---- The input
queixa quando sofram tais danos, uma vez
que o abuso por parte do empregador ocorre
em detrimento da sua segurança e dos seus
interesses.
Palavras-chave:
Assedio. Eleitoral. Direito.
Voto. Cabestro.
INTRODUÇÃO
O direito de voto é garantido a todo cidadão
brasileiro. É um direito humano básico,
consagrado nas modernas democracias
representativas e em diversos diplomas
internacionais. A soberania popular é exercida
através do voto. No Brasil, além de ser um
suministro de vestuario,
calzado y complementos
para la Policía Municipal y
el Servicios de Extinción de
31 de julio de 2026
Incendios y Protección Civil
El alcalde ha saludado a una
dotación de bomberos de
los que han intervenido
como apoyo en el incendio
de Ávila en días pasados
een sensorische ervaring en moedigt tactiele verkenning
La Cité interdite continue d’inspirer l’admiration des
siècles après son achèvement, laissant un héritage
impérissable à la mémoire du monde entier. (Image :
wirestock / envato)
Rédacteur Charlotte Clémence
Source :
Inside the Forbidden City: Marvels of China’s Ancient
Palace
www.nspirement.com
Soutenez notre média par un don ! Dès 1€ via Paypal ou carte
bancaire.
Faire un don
--------
Your objective: The data should be copied out in full, exactly as it reads.

Answer to this exercise:
queixa quando sofram tais danos, uma vez
que o abuso por parte do empregador ocorre
em detrimento da sua segurança e dos seus
interesses.
Palavras-chave:
Assedio. Eleitoral. Direito.
Voto. Cabestro.
INTRODUÇÃO
O direito de voto é garantido a todo cidadão
brasileiro. É um direito humano básico,
consagrado nas modernas democracias
representativas e em diversos diplomas
internacionais. A soberania popular é exercida
através do voto. No Brasil, além de ser um
suministro de vestuario,
calzado y complementos
para la Policía Municipal y
el Servicios de Extinción de
31 de julio de 2026
Incendios y Protección Civil
El alcalde ha saludado a una
dotación de bomberos de
los que han intervenido
como apoyo en el incendio
de Ávila en días pasados
een sensorische ervaring en moedigt tactiele verkenning
La Cité interdite continue d’inspirer l’admiration des
siècles après son achèvement, laissant un héritage
impérissable à la mémoire du monde entier. (Image :
wirestock / envato)
Rédacteur Charlotte Clémence
Source :
Inside the Forbidden City: Marvels of China’s Ancient
Palace
www.nspirement.com
Soutenez notre média par un don ! Dès 1€ via Paypal ou carte
bancaire.
Faire un don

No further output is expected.